Over at Hyde Park, meanwhile, one twitter user noticed: "Without warning and with no signs the cycle lane and advanced stop line that crosses Park Lane from Hyde Park into Upper Brook St/Grosvenor Square has gone". Bye bye the only safe west to east cycle crossing of Park Lane - a 10 lane motorway. 

And, as many of you already know, the safe routes for cycling around the Olympic Park itself are gone, closed for the duration of the Olympics. You can add your voice to "Open Our Towpath" campaign by signing up your support on their facebook page.

New Olympic Lane being installed on the Embankment
This is supposed to be the "greenest" Olympics ever. You might have thought cycling would be a part of that. No chance. Pardon my French, but cycling has been well and truly shafted by the London Olympics. The roads - already woefully lacking in any meaningful cycle infrastructure - are being made even more dangerous for people to cycle on. You're being discouraged from driving. Now you're also being discouraged from cycling. 


But at least one Conservative councillor thinks people are just being pessimistic. The councillor responsible for cycling in the borough of Richmond has issued a press release that almost beggars belief: “If we want to encourage more people to cycle", says councillor Katharine Haborne. "maybe we should stop going on about how dangerous it is because, frankly, it isn’t and we’re just putting people off."
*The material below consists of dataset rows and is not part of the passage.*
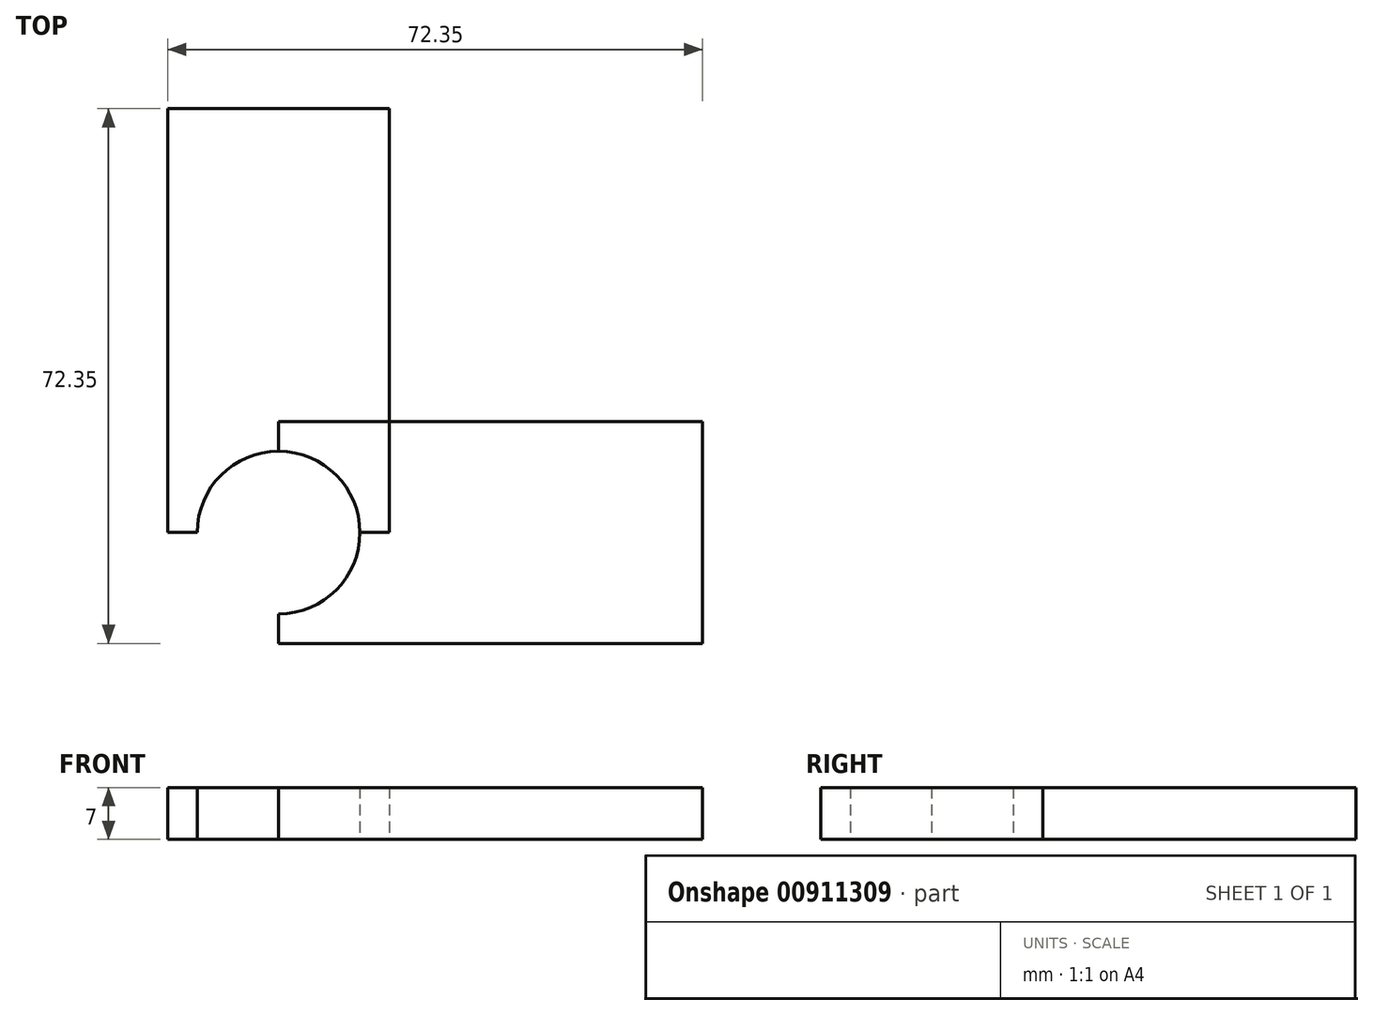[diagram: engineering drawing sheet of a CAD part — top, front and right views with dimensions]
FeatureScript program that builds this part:
annotation { "Feature Type Name" : "Feature", "Feature Type Description" : "" }
export const myFeature = defineFeature(function(context is Context, id is Id, definition is map)
    precondition{}
    {
        {
            var Q0;
            Q0=qCreatedBy(makeId("Top.planeOp"),FACE);
            var sketch = newSketch(context, id + "F0", { "sketchPlane" : qUnion([Q0])});
            skCircle(sketch, "E0", {"center": v(0, 0) * mm, "radius": 11 * mm});
            skLineSegment(sketch, "E1", {"start": v(0, 0) * mm, "end": v(0, 57.35) * mm});
            skLineSegment(sketch, "E2", {"start": v(0, 57.35) * mm, "end": v(15, 57.35) * mm});
            skLineSegment(sketch, "E3", {"start": v(15, 57.35) * mm, "end": v(15, 0) * mm});
            skLineSegment(sketch, "E4", {"start": v(15, 0) * mm, "end": v(0, 0) * mm});
            skLineSegment(sketch, "E5", {"start": v(0, 0) * mm, "end": v(-15, 0) * mm});
            skLineSegment(sketch, "E6", {"start": v(-15, 0) * mm, "end": v(-15, 57.35) * mm});
            skLineSegment(sketch, "E7", {"start": v(-15, 57.35) * mm, "end": v(0, 57.35) * mm});
            skLineSegment(sketch, "E8", {"start": v(0, 0) * mm, "end": v(15, 0) * mm});
            skLineSegment(sketch, "E9", {"start": v(15, 0) * mm, "end": v(15, -55.46) * mm});
            skLineSegment(sketch, "E10", {"start": v(15, -55.46) * mm, "end": v(0, -55.46) * mm});
            skLineSegment(sketch, "E11", {"start": v(0, -55.46) * mm, "end": v(0, 0) * mm});
            skLineSegment(sketch, "E12", {"start": v(-15, 0) * mm, "end": v(-15, -56.03) * mm});
            skLineSegment(sketch, "E13", {"start": v(-15, -56.03) * mm, "end": v(0, -55.46) * mm});
            skSolve(sketch);
        }
        {
            var Q0;
            {var subQ1=sQuery(id+"F0.wireOp",EDGE,"E6");Q0=makeQuery(id+"F0.imprint","IMPRINT",FACE,{"disambiguationData":[TD([[makeQuery(id+"F0.imprint","IMPRINT",EDGE,{"derivedFrom":subQ1}),-1.0]])]});}
            var Q1;
            {var subQ1=sQuery(id+"F0.wireOp",EDGE,"E2");Q1=makeQuery(id+"F0.imprint","IMPRINT",FACE,{"disambiguationData":[TD([[makeQuery(id+"F0.imprint","IMPRINT",EDGE,{"derivedFrom":subQ1}),-1.0]])]});}
            extrude(context, id + "F1", {"entities" : qUnion([Q0, Q1]), "depth" : 7 * mm, "offsetDistance" : 25 * mm});
        }
        {
            var Q0;
            Q0=qCreatedBy(makeId("Front.planeOp"),FACE);
            var sketch = newSketch(context, id + "F2", { "sketchPlane" : qUnion([Q0])});
            skLineSegment(sketch, "E14", {"start": v(0, 0) * mm, "end": v(0, -78.05) * mm});
            skSolve(sketch);
        }
        {
            var Q0;
            Q0=makeQuery(id+"F1.opExtrude","SWEPT_BODY",BODY,{"disambiguationData":[OSD([sQuery(id+"F0.wireOp",EDGE,"E0"),sQuery(id+"F0.wireOp",EDGE,"E2"),sQuery(id+"F0.wireOp",EDGE,"E3"),sQuery(id+"F0.wireOp",EDGE,"E6"),sQuery(id+"F0.wireOp",EDGE,"E7"),sQuery(id+"F0.wireOp",EDGE,"E8"),sQuery(id+"F0.wireOp",EDGE,"E5")])]});
            var Q1;
            Q1=sQuery(id+"F2.wireOp",EDGE,"E14");
            transform(context, id + "F3", {"entities" : qUnion([Q0]), "transformType" : TransformType.ROTATION, "transformAxis" : qUnion([Q1]), "angle" : 90 * degree, "makeCopy" : true});
        }
    });
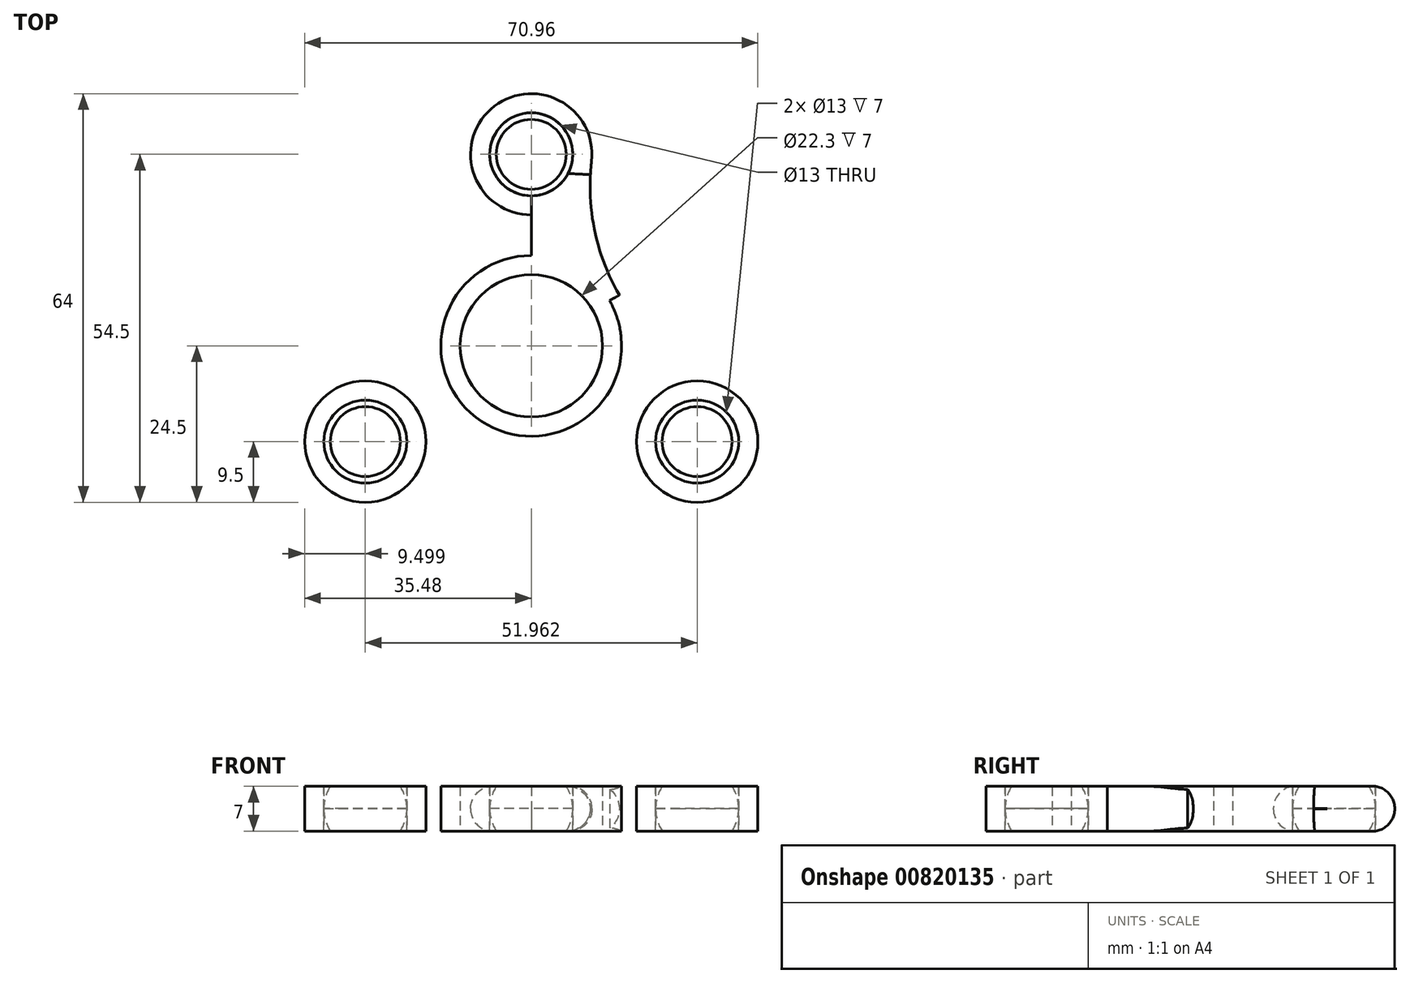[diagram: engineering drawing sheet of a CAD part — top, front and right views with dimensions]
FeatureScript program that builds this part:
annotation { "Feature Type Name" : "Feature", "Feature Type Description" : "" }
export const myFeature = defineFeature(function(context is Context, id is Id, definition is map)
    precondition{}
    {
        {
            var Q0;
            Q0=qCreatedBy(makeId("Top.planeOp"),FACE);
            var sketch = newSketch(context, id + "F0", { "sketchPlane" : qUnion([Q0])});
            skCircle(sketch, "E0", {"center": v(0, 0) * mm, "radius": 11.15 * mm});
            skCircle(sketch, "E1", {"center": v(0, 0) * mm, "radius": 14.15 * mm});
            skCircle(sketch, "E2", {"center": v(0, 30) * mm, "radius": 6.5 * mm});
            skCircle(sketch, "E3", {"center": v(0, 30) * mm, "radius": 9.5 * mm});
            skLineSegment(sketch, "E4", {"start": v(0, 30) * mm, "end": v(0, 0) * mm});
            skCircle(sketch, "E5.1.0", {"center": v(-25.98, -15) * mm, "radius": 9.5 * mm});
            skCircle(sketch, "E5.1.1", {"center": v(-25.98, -15) * mm, "radius": 6.5 * mm});
            skCircle(sketch, "E5.2.0", {"center": v(25.98, -15) * mm, "radius": 9.5 * mm});
            skCircle(sketch, "E5.2.1", {"center": v(25.98, -15) * mm, "radius": 6.5 * mm});
            skLineSegment(sketch, "E6", {"start": v(0, 0) * mm, "end": v(43.3, 25) * mm});
            skLineSegment(sketch, "E7", {"start": v(43.3, 25) * mm, "end": v(25.98, -15) * mm});
            skArc(sketch, "E8", {"start": v(29.76, -6.28) * mm, "mid": v(13.78, 7.96) * mm, "end": v(9.44, 28.91) * mm});
            skArc(sketch, "E9.1.0", {"start": v(-9.44, 28.91) * mm, "mid": v(-13.78, 7.96) * mm, "end": v(-29.76, -6.28) * mm});
            skArc(sketch, "E9.2.0", {"start": v(-20.32, -22.63) * mm, "mid": v(0, -15.91) * mm, "end": v(20.32, -22.63) * mm});
            skSolve(sketch);
        }
        {
            var Q0;
            {var subQ0=sQuery(id+"F0.wireOp",EDGE,"E4");var subQ1=sQuery(id+"F0.wireOp",EDGE,"E0");var subQ2=makeQuery(id+"F0.imprint","INTERSECT",VERTEX,{"derivedFrom":[subQ1,subQ0]});Q0=makeQuery(id+"F0.imprint","IMPRINT",FACE,{"disambiguationData":[TD([[makeQuery(id+"F0.imprint","IMPRINT",EDGE,{"disambiguationData":[TD([[subQ2,-1.0]])],"derivedFrom":subQ1}),-1.0]])]});}
            var Q1;
            {var subQ0=sQuery(id+"F0.wireOp",EDGE,"E9.1.0");Q1=makeQuery(id+"F0.imprint","IMPRINT",FACE,{"disambiguationData":[TD([[makeQuery(id+"F0.imprint","IMPRINT",EDGE,{"derivedFrom":subQ0}),1.0]])]});}
            var Q2;
            Q2=makeQuery(id+"F0.imprint","IMPRINT",FACE,{"disambiguationData":[TD([[makeQuery(id+"F0.imprint","IMPRINT",EDGE,{"derivedFrom":sQuery(id+"F0.wireOp",EDGE,"E5.1.1")}),-1.0]])]});
            var Q3;
            Q3=makeQuery(id+"F0.imprint","IMPRINT",FACE,{"disambiguationData":[TD([[makeQuery(id+"F0.imprint","IMPRINT",EDGE,{"derivedFrom":sQuery(id+"F0.wireOp",EDGE,"E5.2.1")}),-1.0]])]});
            var Q4;
            {var subQ0=sQuery(id+"F0.wireOp",EDGE,"E4");var subQ1=sQuery(id+"F0.wireOp",EDGE,"E0");var subQ2=makeQuery(id+"F0.imprint","INTERSECT",VERTEX,{"derivedFrom":[subQ1,subQ0]});Q4=makeQuery(id+"F0.imprint","IMPRINT",FACE,{"disambiguationData":[TD([[makeQuery(id+"F0.imprint","IMPRINT",EDGE,{"disambiguationData":[TD([[subQ2,1.0]])],"derivedFrom":subQ1}),-1.0]])]});}
            var Q5;
            {var subQ3=sQuery(id+"F0.wireOp",EDGE,"E1");var subQ5=sQuery(id+"F0.wireOp",EDGE,"E4");var subQ8=makeQuery(id+"F0.imprint","INTERSECT",VERTEX,{"derivedFrom":[subQ3,subQ5]});Q5=makeQuery(id+"F0.imprint","IMPRINT",FACE,{"disambiguationData":[TD([[makeQuery(id+"F0.imprint","IMPRINT",EDGE,{"disambiguationData":[TD([[subQ8,1.0]])],"derivedFrom":subQ3}),-1.0]])]});}
            var Q6;
            Q6=makeQuery(id+"F0.imprint","IMPRINT",FACE,{"disambiguationData":[TD([[makeQuery(id+"F0.imprint","IMPRINT",EDGE,{"derivedFrom":sQuery(id+"F0.wireOp",EDGE,"E2")}),-1.0]])]});
            extrude(context, id + "F1", {"entities" : qUnion([Q0, Q1, Q2, Q3, Q4, Q5, Q6]), "depth" : 7 * mm, "offsetDistance" : 25 * mm});
        }
        {
            var Q0;
            Q0=qCreatedBy(makeId("Right.planeOp"),FACE);
            var sketch = newSketch(context, id + "F2", { "sketchPlane" : qUnion([Q0])});
            skLineSegment(sketch, "E10", {"start": v(23.5, 0) * mm, "end": v(23.5, 7) * mm});
            skLineSegment(sketch, "E11", {"start": v(36.5, 7) * mm, "end": v(36.5, 0) * mm});
            skLineSegment(sketch, "E12.0", {"start": v(23.5, 7) * mm, "end": v(36.5, 7) * mm});
            skLineSegment(sketch, "E13.0", {"start": v(23.5, 0) * mm, "end": v(36.5, 0) * mm});
            skLineSegment(sketch, "E14", {"start": v(30, 7) * mm, "end": v(30, 0) * mm});
            skCircle(sketch, "E15", {"center": v(30, 3.5) * mm, "radius": 6.5 * mm});
            skLineSegment(sketch, "E16", {"start": v(0, 0) * mm, "end": v(0, -53.5) * mm});
            skSolve(sketch);
        }
        {
            var Q0;
            {var subQ0=sQuery(id+"F2.wireOp",EDGE,"E13.0");var subQ1=sQuery(id+"F2.wireOp",EDGE,"E10");var subQ2=makeQuery(id+"F2.imprint","INTERSECT",VERTEX,{"derivedFrom":[subQ1,subQ0]});Q0=makeQuery(id+"F2.imprint","IMPRINT",FACE,{"disambiguationData":[TD([[makeQuery(id+"F2.imprint","IMPRINT",EDGE,{"disambiguationData":[TD([[subQ2,-1.0]])],"derivedFrom":subQ1}),-1.0]])]});}
            var Q1;
            {var subQ0=sQuery(id+"F2.wireOp",EDGE,"E12.0");var subQ1=sQuery(id+"F2.wireOp",EDGE,"E10");var subQ2=makeQuery(id+"F2.imprint","INTERSECT",VERTEX,{"derivedFrom":[subQ1,subQ0]});Q1=makeQuery(id+"F2.imprint","IMPRINT",FACE,{"disambiguationData":[TD([[makeQuery(id+"F2.imprint","IMPRINT",EDGE,{"disambiguationData":[TD([[subQ2,1.0]])],"derivedFrom":subQ1}),-1.0]])]});}
            var Q2;
            Q2=sQuery(id+"F2.wireOp",EDGE,"E14");
            revolve(context, id + "F3", {"surfaceOperationType" : NewSurfaceOperationType.NEW, "entities" : qUnion([Q0, Q1]), "axis" : qUnion([Q2]), "revolveType" : RevolveType.FULL});
        }
        {
            var Q0;
            Q0=makeQuery(id+"F3.opRevolve","SWEPT_BODY",BODY,{"disambiguationData":[OSD([sQuery(id+"F2.wireOp",EDGE,"E10"),sQuery(id+"F2.wireOp",EDGE,"E13.0"),sQuery(id+"F2.wireOp",EDGE,"E15")])]});
            var Q1;
            Q1=makeQuery(id+"F3.opRevolve","SWEPT_BODY",BODY,{"disambiguationData":[OSD([sQuery(id+"F2.wireOp",EDGE,"E10"),sQuery(id+"F2.wireOp",EDGE,"E12.0"),sQuery(id+"F2.wireOp",EDGE,"E15")])]});
            var Q2;
            Q2=sQuery(id+"F2.wireOp",EDGE,"E16");
            circularPattern(context, id + "F4", {"entities" : qUnion([Q0, Q1]), "axis" : qUnion([Q2]), "angle" : 360 * degree, "instanceCount" : 3, "equalSpace" : true});
        }
        {
            var Q0;
            Q0=makeQuery(id+"F1.opExtrude","CAP_EDGE",EDGE,{"disambiguationData":[OSD([sQuery(id+"F0.wireOp",EDGE,"E8")])],"isStart":true});
            var Q1;
            Q1=makeQuery(id+"F1.opExtrude","CAP_EDGE",EDGE,{"disambiguationData":[OSD([sQuery(id+"F0.wireOp",EDGE,"E3")])],"isStart":true});
            var Q2;
            Q2=makeQuery(id+"F1.opExtrude","CAP_EDGE",EDGE,{"disambiguationData":[OSD([sQuery(id+"F0.wireOp",EDGE,"E8")])],"isStart":false});
            fillet(context, id + "F5", {"entities" : qUnion([Q0, Q1, Q2]), "radius" : 3.5 * mm, "tangentPropagation" : true, "allowEdgeOverflow" : false});
        }
    });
I couldn't disagree more. What's putting people off is that cycling in London has become a preserve of only those fit enough, fast enough and brave enough to play with the tipper trucks. And even then, most of us only cycle to work and back and don't risk cycling at times when we can't use the bus lanes.

That's nothing to do with 'going on about how dangerous it is', councillor Haborne. People aren't stupid, they can see for themselves how cycling is simply ignored as legitimate form of transport in London. So they drive. Want to change the cycling culture in this city? Then change the infrastructure. And the culture of the roads. Don't want 'cyclists' jumping red lights? Then build infrastructure that encourages all sorts of people to use bicycles and watch as the majority pedal along nice and quietly in every day clothes.

Clearly not enough space for a bike lane here.
Via AsEasyAsRiding blog
And please don't start insisting that 'there's not enough space' for bike lanes. Councillor Harborne would do well to read a fantastic blog post over the weekend by AsEasyAsRidingABike in which he points out pretty conclusively just how much space there is to install cycle infrastructure in London. The only thing that's lacking is political will. As Mark puts it: "The real issue in London is not ‘physical constraints’ or ‘a lack of space’ but rather how that space is allocated. In other words, how those ‘other road users’ might be affected. In many places, they needn’t be affected at all, because the amount of space is vast. But I think Boris has to grasp the nettle and recognise that space will need to be reallocated if he is going to ultimately solve the problems of congestion in London."

And if the Olympics are any sign of what's to come, space is going to be reallocated. But it's going to be taken away from people on bikes and given over to people in BMWs. I'm excited about the Olympics coming to London, I'm happy to accept some disruption as a result. But it's evident that, outside of a few small teams, Transport for London has systemically failed to even think about cycling as a legitimate transport form. And that bodes pretty badly for the future, after the Olympics are behind us.

----
Cyclegaz has written an excellent post about Mitcham Road, where a man was killed cycling yesterday morning. Cyclegaz was also knocked off his bike on this road. He puts the blame squarely on the road layout. I agree with him.